# braune Suppe



## Teichforum.info (22. Juli 2004)

Seit den letzten Gewitterplatzregen hat mein so schön klarer Schwimmteich in eine braune Suppe verwandelt! Leider ist bei meiner Hanglage noch nicht alles wieder bewachsen, sodaß der regen den frischen neuen Mutterboden mir in den Teich gespült hat    Bin mal gespannt wie lange es dauert bis er wieder klar ist. 
...und nächste Woche hab ich Urlaub  :?


----------



## Teichforum.info (22. Juli 2004)

Arghhhh,   

vielleicht musst Du Böschungsmatten beim Hang verwenden?


----------



## Teichforum.info (22. Juli 2004)

Hallo Ralf, 

das is ja ärgerlich, aber wenn du bald Urlaub hast, haste ja genuch Zeit für die Reinigung.  cool: Ich weiss, das war gezz saugemein   , ich denke, deinen Urlaub wollteste verdientermassen nach der ganzen Plackerei eher ganz in Ruhe am Teich geniessen.  :snoopy: 

Ich hab mir auch schon gedanken darüber gemacht, wie ich bei mir den Erdhügel zum Teich hin vor solchen Gefahren (Einspülen von Erdreich) absichere. Ich denke, ich werde entweder eine kleine Rinne ziehen, die bei Regen evtl. den aufschwimmenden Boden erstmal abfängt (das wirkt aber dann wohl nicht bei nem Platzregen) oder ich bringe ne Auffangvorrichtung ähnlich wie ein Schneefangitter auf nem Dach an. Das ganze dann zumindest solange, bis der Hügel ausreichend von den Pflanzen verfestigt ist. Im Moment gefällt mir die zweite Variante besser, aber mal sehen, vielleicht fällt ja jemandem noch was besseres ein  dea: 

Ich hoffe für Dich und Deinen Teich, dass nicht ganz so viel Erdreich eingespült wurde. 

Gruß
Erwin


----------



## Teichforum.info (22. Juli 2004)

Naja, allzuviel Erde wird es wohl nicht sein, Ist halt im Wasser gelöst. Und da ich sowieso noch den Boden absaugen wollte ist das nicht das Problem. Wenn ich abend´s heim komme wollt ich halt ein schwimmchen machen da ja im Mom. das Wetter wirde besser ist. Das fällt jetzt halt flach  :cry:


----------



## Teichforum.info (22. Juli 2004)

*...*

...beim Bodenreinigen das Wasser nicht wieder zurück in den Teich laufen lassen, gell! 

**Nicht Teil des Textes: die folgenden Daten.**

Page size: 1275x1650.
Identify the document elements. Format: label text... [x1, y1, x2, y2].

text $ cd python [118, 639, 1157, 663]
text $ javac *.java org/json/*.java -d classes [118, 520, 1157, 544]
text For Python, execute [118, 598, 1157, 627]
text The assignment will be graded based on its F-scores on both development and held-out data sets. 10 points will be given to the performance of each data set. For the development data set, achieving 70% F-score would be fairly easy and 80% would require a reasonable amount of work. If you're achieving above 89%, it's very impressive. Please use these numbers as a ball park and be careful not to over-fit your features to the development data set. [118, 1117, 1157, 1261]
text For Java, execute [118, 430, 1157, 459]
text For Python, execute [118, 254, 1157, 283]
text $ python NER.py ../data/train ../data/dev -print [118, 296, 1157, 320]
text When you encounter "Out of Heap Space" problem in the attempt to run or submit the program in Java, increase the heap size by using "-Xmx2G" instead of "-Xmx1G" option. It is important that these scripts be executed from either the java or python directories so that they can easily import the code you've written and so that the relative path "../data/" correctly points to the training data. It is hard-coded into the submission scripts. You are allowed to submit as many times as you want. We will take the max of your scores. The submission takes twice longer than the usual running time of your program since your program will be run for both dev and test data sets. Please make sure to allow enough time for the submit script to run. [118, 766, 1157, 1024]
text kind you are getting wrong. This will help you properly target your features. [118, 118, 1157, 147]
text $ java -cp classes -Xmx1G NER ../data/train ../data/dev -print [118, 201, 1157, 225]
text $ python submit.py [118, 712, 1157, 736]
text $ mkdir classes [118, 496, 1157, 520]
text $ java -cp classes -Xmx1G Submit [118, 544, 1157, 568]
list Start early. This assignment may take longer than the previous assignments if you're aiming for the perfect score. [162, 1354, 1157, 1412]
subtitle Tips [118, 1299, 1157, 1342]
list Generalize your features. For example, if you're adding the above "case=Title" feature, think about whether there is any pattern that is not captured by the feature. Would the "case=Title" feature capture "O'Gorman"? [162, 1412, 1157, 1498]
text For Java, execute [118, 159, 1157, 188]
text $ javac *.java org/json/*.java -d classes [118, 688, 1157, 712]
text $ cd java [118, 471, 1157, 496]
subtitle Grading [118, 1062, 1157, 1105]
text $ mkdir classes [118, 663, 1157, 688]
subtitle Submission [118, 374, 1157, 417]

Sonnst düngst Du den Teich wieder!


----------



## Teichforum.info (22. Juli 2004)

Hallo Ralf, 

beim Thema Boden saugen fällt mir ein, dass ich so ein Teil ja auch noch brauche, wird aber wohl aus Kostengründen erst im Frühjahr sein, vorher krieg ich kein ok von meinem Finanzminister  :cry: Bis dahin werd ich wohl mit dem bischen Mulm leben müssen, aber vielleicht kann ich ja den Nachbarn überreden, mir hierfür mal seine Sandfilteranlage vom Pool zur Verfügung zu stellen   

Wie hast Du denn die Absaugung technisch geregelt?

Ansonsten freu ich mich schon auf den Sprung gleich ins Wasser bei mir zu Hause  8) 


Gruß
Erwin


----------



## Teichforum.info (22. Juli 2004)

Erwin schrieb:
			
		

> Wie hast Du denn die Absaugung technisch geregelt?


Mit einem Sauger von OASE!


----------



## Teichforum.info (22. Juli 2004)

Erwin schrieb:
			
		

> Wie hast Du denn die Absaugung technisch geregelt?
> 
> Ansonsten freu ich mich schon auf den Sprung gleich ins Wasser bei mir zu Hause  8)
> 
> ...



Ich hatte mir so einen Oasesauger voen einem Arbeitskollegen geliehen um zu sehen wie der ist. Also für meine (Größen)Verhältnisse vom Teich ist er nix, komme nicht überall hin. Da hab ich mir die Pumpe eines alten Hauswasserwerkes genommen, einen Druck und Saugschlauch dran installiert. Mein Vater hatte noch einen Sauger unseres ehemaligen Swimmingpools, den hab ich dran installiert und jetzt saug ich mit dem.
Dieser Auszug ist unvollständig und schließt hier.